India has the unique opportunity to become the global leader in Web3 and has started to see some very interesting Web 3 startups emerge, but it needs to get the regulatory and legal frameworks in place, said Rajan Anandan, managing director, Sequoia Capital at the Hindustan Times Leadership Summit (HTLS) 2021 on Friday.
Web3 stands for a decentralized version of the Internet that runs on peer-to-peer technologies such as a public blockchain. The latter is a decentralised, distributed ledger and the underlying technology for cryptocurrencies.
Anandan said he was delighted by the government’s decision to not ban cryptos and come up with a legal regulatory framework instead. However, he reiterated that crypto is just one small part of web3.
“Web3 is very, very important, whether it's NFTs (non-fungible tokens), gaming, or Defi (distributed finance). The kind of innovation that we're seeing in Defi is extraordinary,” he added.
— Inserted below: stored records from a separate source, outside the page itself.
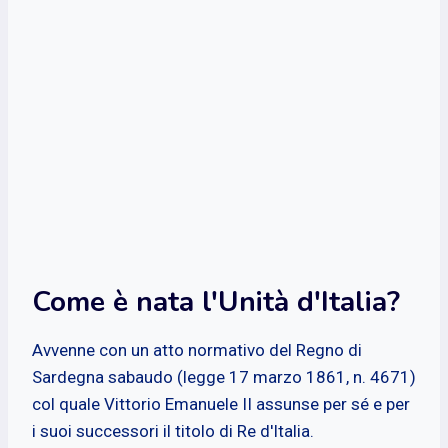
Come è nata l'Unità d'Italia?
Avvenne con un atto normativo del Regno di
Sardegna sabaudo (legge 17 marzo 1861, n. 4671)
col quale Vittorio Emanuele II assunse per sé e per
i suoi successori il titolo di Re d'Italia.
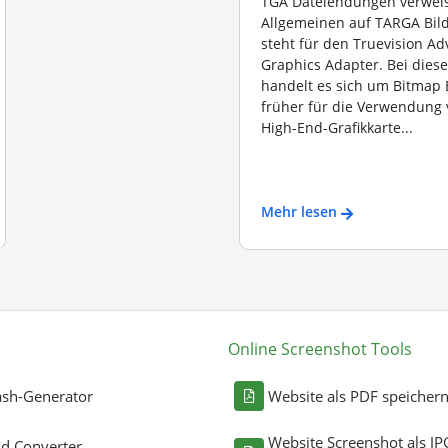
TGA Dateiendungen verwei
Allgemeinen auf TARGA Bil
steht für den Truevision A
Graphics Adapter. Bei dies
handelt es sich um Bitmap B
früher für die Verwendung 
High-End-Grafikkarte...
Mehr lesen
Online Screenshot Tools
sh-Generator
Website als PDF speicher
Website Screenshot als JP
ld Converter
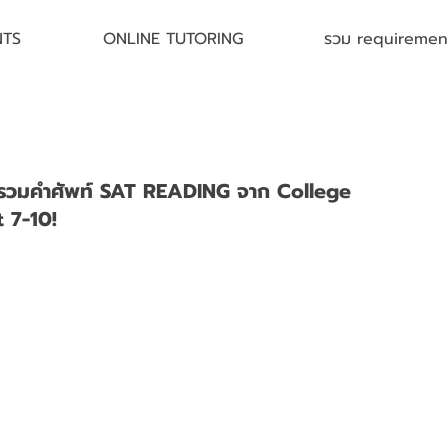
NTS
ONLINE TUTORING
รวม requirement 
 รวมคำศัพท์ SAT READING จาก College
 7-10!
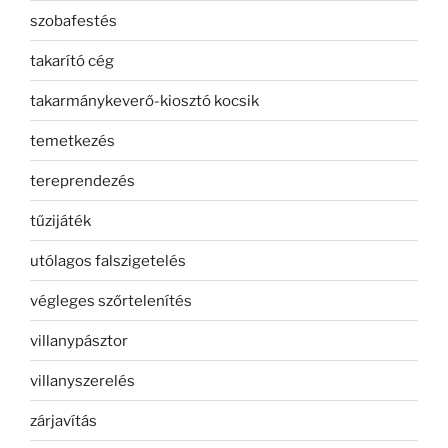
szobafestés
takarító cég
takarmánykeverő-kiosztó kocsik
temetkezés
tereprendezés
tűzijáték
utólagos falszigetelés
végleges szőrtelenítés
villanypásztor
villanyszerelés
zárjavítás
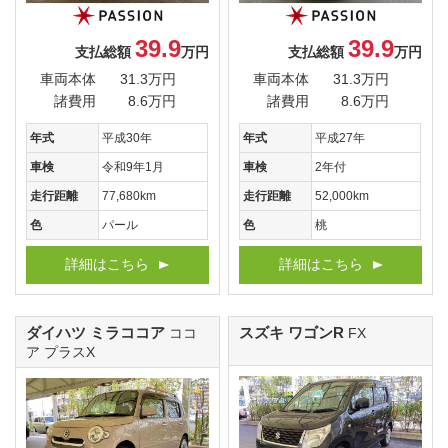
39.9
39.9
支払総額
万円
支払総額
万円
車両本体
31.3万円
車両本体
31.3万円
諸費用
8.6万円
諸費用
8.6万円
年式
平成30年
年式
平成27年
車検
令和9年1月
車検
2年付
走行距離
77,680km
走行距離
52,000km
色
パール
色
桃
詳細はこちら
詳細はこちら
ダイハツ ミラココア
スズキ ワゴンR
ココ
FX
ア プラスX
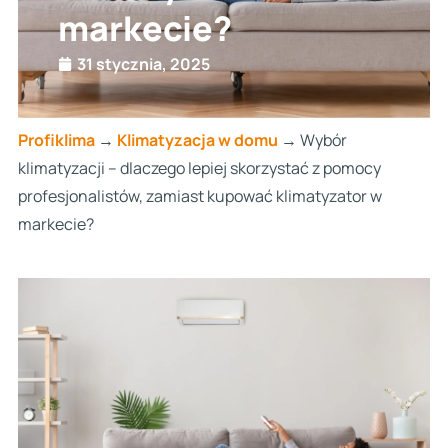
markecie?
31 stycznia, 2025
Profiklima
→
Klimatyzacja w domu
→
Wybór
klimatyzacji – dlaczego lepiej skorzystać z pomocy
profesjonalistów, zamiast kupować klimatyzator w
markecie?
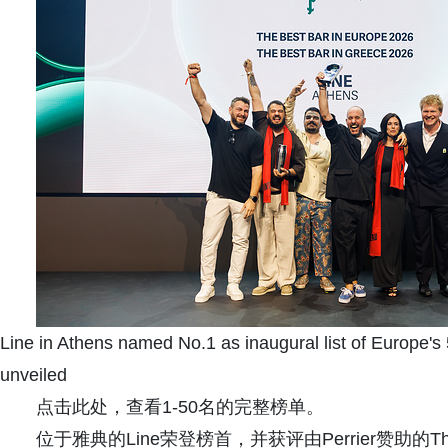
Line in Athens named No.1 as inaugural list of Europe's
unveiled
点击此处，查看1-50名的完整榜单。
位于雅典的Line荣登榜首，并获评由Perrier赞助的The Best 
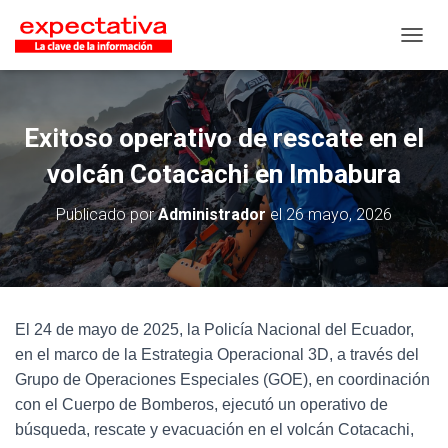
CAMB
Exitoso operativo de rescate en el
volcán Cotacachi en Imbabura
Publicado por
Administrador
el
26 mayo, 2026
El 24 de mayo de 2025, la Policía Nacional del Ecuador,
en el marco de la Estrategia Operacional 3D, a través del
Grupo de Operaciones Especiales (GOE), en coordinación
con el Cuerpo de Bomberos, ejecutó un operativo de
búsqueda, rescate y evacuación en el volcán Cotacachi,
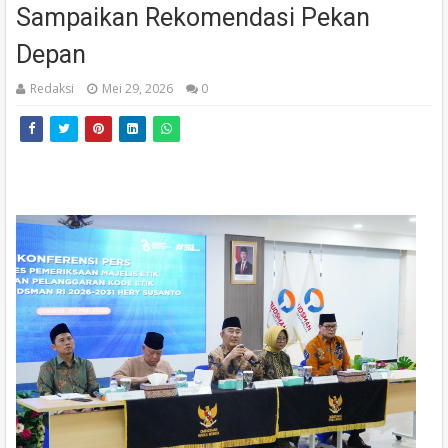
Sampaikan Rekomendasi Pekan
Depan
Redaksi
Mei 29, 2026
0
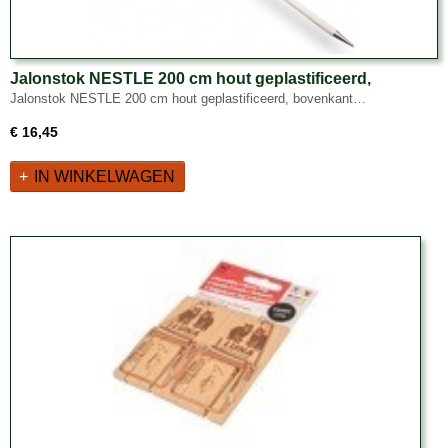
Jalonstok NESTLE 200 cm hout geplastificeerd,
bovenkant rood, met metalen punt
Jalonstok NESTLE 200 cm hout geplastificeerd, bovenkant…
€ 16,45
IN WINKELWAGEN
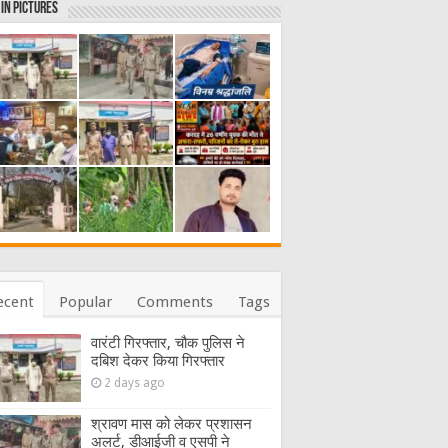
in Pictures
ecent
Popular
Comments
Tags
वारंटी गिरफ्तार, चौक पुलिस ने
दबिश देकर किया गिरफ्तार
2 days ago
श्रावण मास को लेकर प्रशासन
अलर्ट, डीआईजी व एसपी ने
In the second half of 2021, Sequoia Capital India made 19 investments in Web 3 startups, said Anandan.
He also pointed out that a lot of entrepreneurs from India, China, Korea, Japan, the US, the UK and Australia are moving to Singapore because Singapore has a regulatory and legal framework for Web3.
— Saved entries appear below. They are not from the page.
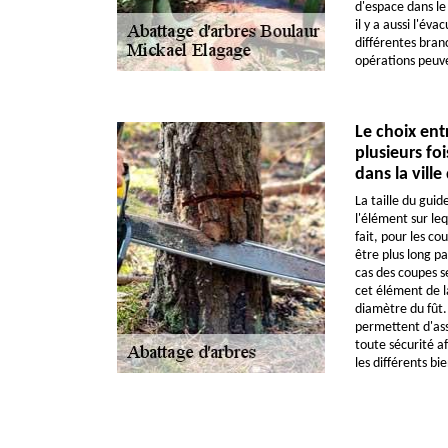
d'espace dans le 
il y a aussi l'év
différentes branc
opérations peuv
Le choix ent
plusieurs fo
dans la vill
La taille du gui
l'élément sur le
fait, pour les co
être plus long p
cas des coupes se
cet élément de l
diamètre du fût.
permettent d'assu
toute sécurité af
les différents bi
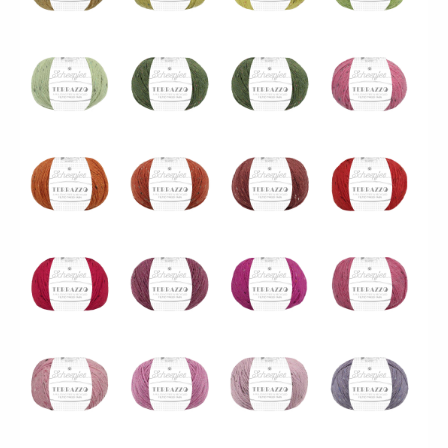
1738_715_Mandarino
1738_716_Mogano
1738_717_Espresso
1738_718_Scarlatto
1738_719_Cremisi
1738_720_Sangria
1738_721_Lampone
1738_722_Anguria
1738_723_Rosa
1738_724_Garofano
1738_725_Argilla
1738_726_Malva
1738_727_Cardo
1738_728_Uva
1738_729_Prugna
1738_730_Melanzana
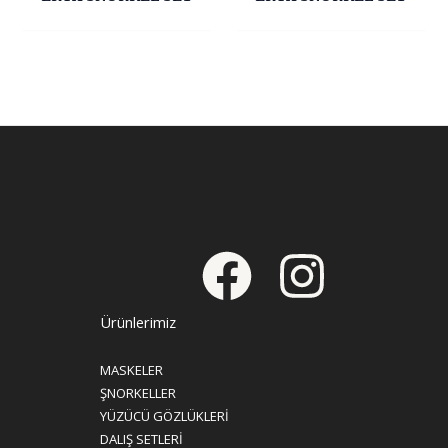
Ürünlerimiz
MASKELER
ŞNORKELLER
YÜZÜCÜ GÖZLÜKLERİ
DALIŞ SETLERİ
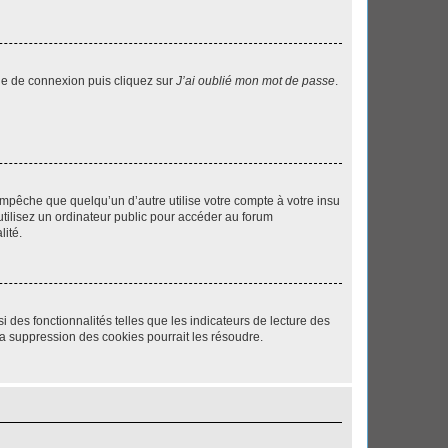
age de connexion puis cliquez sur
J’ai oublié mon mot de passe
.
pêche que quelqu’un d’autre utilise votre compte à votre insu
tilisez un ordinateur public pour accéder au forum
lité.
 des fonctionnalités telles que les indicateurs de lecture des
a suppression des cookies pourrait les résoudre.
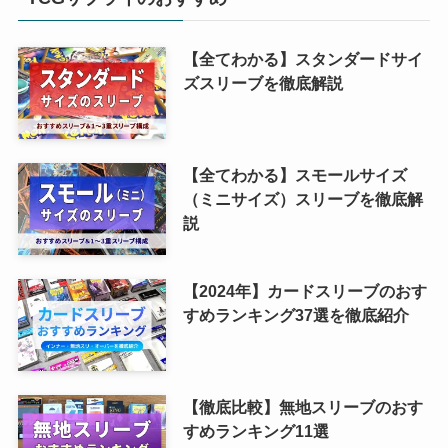
【全てわかる】スタンダードサイ
ズスリーブを徹底解説
【全てわかる】スモールサイズ
（ミニサイズ）スリーブを徹底解
説
【2024年】カードスリーブのおす
すめランキング37選を徹底紹介
【徹底比較】無地スリーブのおす
すめランキング11選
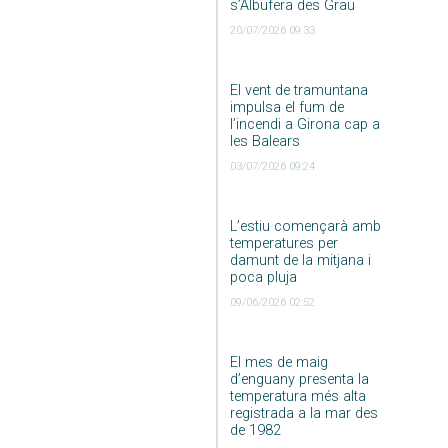
s’Albufera des Grau
20/07/2026 09:33
El vent de tramuntana
impulsa el fum de
l’incendi a Girona cap a
les Balears
03/07/2026 09:24
L’estiu començarà amb
temperatures per
damunt de la mitjana i
poca pluja
09/06/2026 02:52
El mes de maig
d’enguany presenta la
temperatura més alta
registrada a la mar des
de 1982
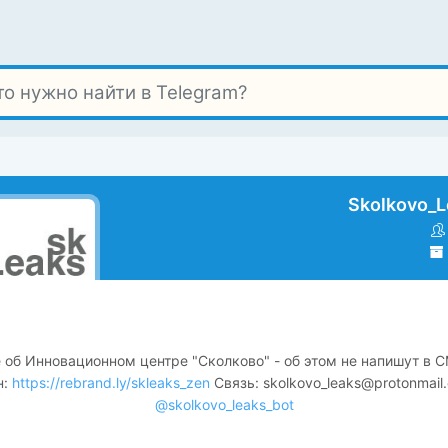
Skolkovo_L
 об Инновационном центре "Сколково" - об этом не напишут в 
н:
https://rebrand.ly/skleaks_zen
Связь:
skolkovo_leaks@protonmail
@skolkovo_leaks_bot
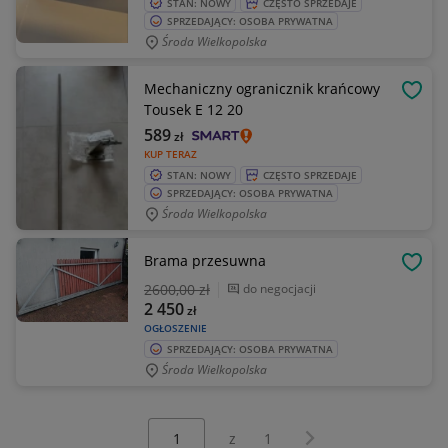
STAN: NOWY
CZĘSTO SPRZEDAJE
SPRZEDAJĄCY: OSOBA PRYWATNA
Środa Wielkopolska
Mechaniczny ogranicznik krańcowy
OBSE
Tousek E 12 20
589
zł
KUP TERAZ
STAN: NOWY
CZĘSTO SPRZEDAJE
SPRZEDAJĄCY: OSOBA PRYWATNA
Środa Wielkopolska
Brama przesuwna
OBSE
2600
,00 zł
do negocjacji
2 450
zł
OGŁOSZENIE
SPRZEDAJĄCY: OSOBA PRYWATNA
Środa Wielkopolska
Wybierz stronę:
Następna strona
z
1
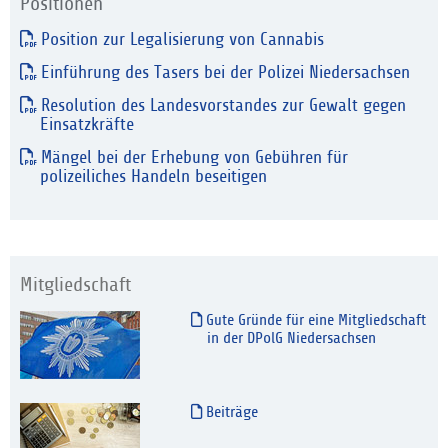
Positionen
Position zur Legalisierung von Cannabis
Einführung des Tasers bei der Polizei Niedersachsen
Resolution des Landesvorstandes zur Gewalt gegen
Einsatzkräfte
Mängel bei der Erhebung von Gebühren für
polizeiliches Handeln beseitigen
Mitgliedschaft
Gute Gründe für eine Mitgliedschaft
in der DPolG Niedersachsen
Beiträge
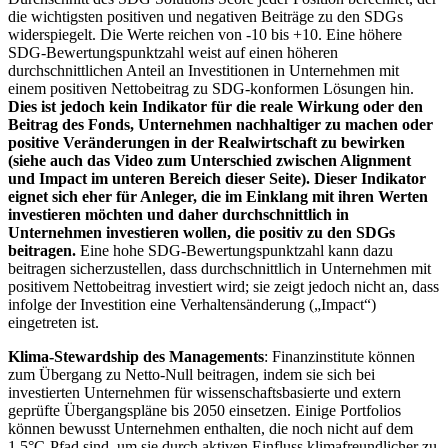
die wichtigsten positiven und negativen Beiträge zu den SDGs
widerspiegelt. Die Werte reichen von -10 bis +10. Eine höhere
SDG-Bewertungspunktzahl weist auf einen höheren
durchschnittlichen Anteil an Investitionen in Unternehmen mit
einem positiven Nettobeitrag zu SDG-konformen Lösungen hin.
Dies ist jedoch kein Indikator für die reale Wirkung oder den
Beitrag des Fonds, Unternehmen nachhaltiger zu machen oder
positive Veränderungen in der Realwirtschaft zu bewirken
(siehe auch das Video zum Unterschied zwischen Alignment
und Impact im unteren Bereich dieser Seite). Dieser Indikator
eignet sich eher für Anleger, die im Einklang mit ihren Werten
investieren möchten und daher durchschnittlich in
Unternehmen investieren wollen, die positiv zu den SDGs
beitragen.
Eine hohe SDG-Bewertungspunktzahl kann dazu
beitragen sicherzustellen, dass durchschnittlich in Unternehmen mit
positivem Nettobeitrag investiert wird; sie zeigt jedoch nicht an, dass
infolge der Investition eine Verhaltensänderung („Impact“)
eingetreten ist.
Klima-Stewardship des Managements
: Finanzinstitute können
zum Übergang zu Netto-Null beitragen, indem sie sich bei
investierten Unternehmen für wissenschaftsbasierte und extern
geprüfte Übergangspläne bis 2050 einsetzen. Einige Portfolios
können bewusst Unternehmen enthalten, die noch nicht auf dem
1,5°C-Pfad sind, um sie durch aktiven Einfluss klimafreundlicher zu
Rajan added that the startup ecosystem in India is no longer only about e-commerce, fintech, mobility, SaaS (software as a service), or dev tools.
“Over the next five years, we are going to see a dozen unicorns in agri-tech, we are probably going to see at least a dozen unicorns in digital health. We are going to see two or three dozen unicorns in ed-tech. In fintech, we're going to have 100 unicorns,” he added.
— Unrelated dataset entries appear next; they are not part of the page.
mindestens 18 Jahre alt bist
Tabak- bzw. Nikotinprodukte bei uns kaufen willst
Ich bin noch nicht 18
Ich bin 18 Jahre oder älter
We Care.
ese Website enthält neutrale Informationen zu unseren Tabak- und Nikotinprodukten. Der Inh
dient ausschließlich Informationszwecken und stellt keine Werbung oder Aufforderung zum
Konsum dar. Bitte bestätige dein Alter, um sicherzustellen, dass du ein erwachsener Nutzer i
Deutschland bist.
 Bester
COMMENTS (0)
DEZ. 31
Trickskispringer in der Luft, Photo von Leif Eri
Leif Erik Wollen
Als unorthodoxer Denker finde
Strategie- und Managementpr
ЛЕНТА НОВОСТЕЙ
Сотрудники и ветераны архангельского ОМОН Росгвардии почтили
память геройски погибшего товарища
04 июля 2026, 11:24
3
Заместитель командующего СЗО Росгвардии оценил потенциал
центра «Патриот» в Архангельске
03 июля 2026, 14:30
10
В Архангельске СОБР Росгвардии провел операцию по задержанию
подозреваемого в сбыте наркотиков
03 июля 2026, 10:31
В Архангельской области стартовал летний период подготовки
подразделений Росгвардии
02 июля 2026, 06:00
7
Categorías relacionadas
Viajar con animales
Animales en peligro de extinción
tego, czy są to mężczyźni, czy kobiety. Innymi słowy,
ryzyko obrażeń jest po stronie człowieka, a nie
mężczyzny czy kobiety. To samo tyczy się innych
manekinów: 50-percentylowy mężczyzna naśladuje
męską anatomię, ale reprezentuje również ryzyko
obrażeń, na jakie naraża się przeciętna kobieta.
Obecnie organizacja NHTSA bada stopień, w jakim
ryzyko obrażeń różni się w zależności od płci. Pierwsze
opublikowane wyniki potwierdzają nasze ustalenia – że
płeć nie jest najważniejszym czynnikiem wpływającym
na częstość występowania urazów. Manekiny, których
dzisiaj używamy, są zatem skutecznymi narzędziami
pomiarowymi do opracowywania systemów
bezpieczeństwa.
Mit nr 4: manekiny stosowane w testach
Anandan also expressed surprise at the number of Initial public offering (IPO) by tech startups in India. However, he also cautioned that going public is just one of the milestones in the journey to building an enduring company. “The beyond part is pretty important. Because to be a truly enduring company, the real question is what's going to happen next 5 years from now,” he added.
He urged startups to be very careful with their spending. “It's important to keep in mind that funding has cycles. We are definitely at the high part of the cycle right now, but cycles turn. We're going to go through a period where it's not going to be like this at all. It's going to be very difficult to raise capital and valuations are going to get adjusted."
According to Rajan, public market investors have very different expectations of how companies should perform. “I think if founders can raise capital, they should do so, but they should be very prudent about how they spend it over the next few years,” he added.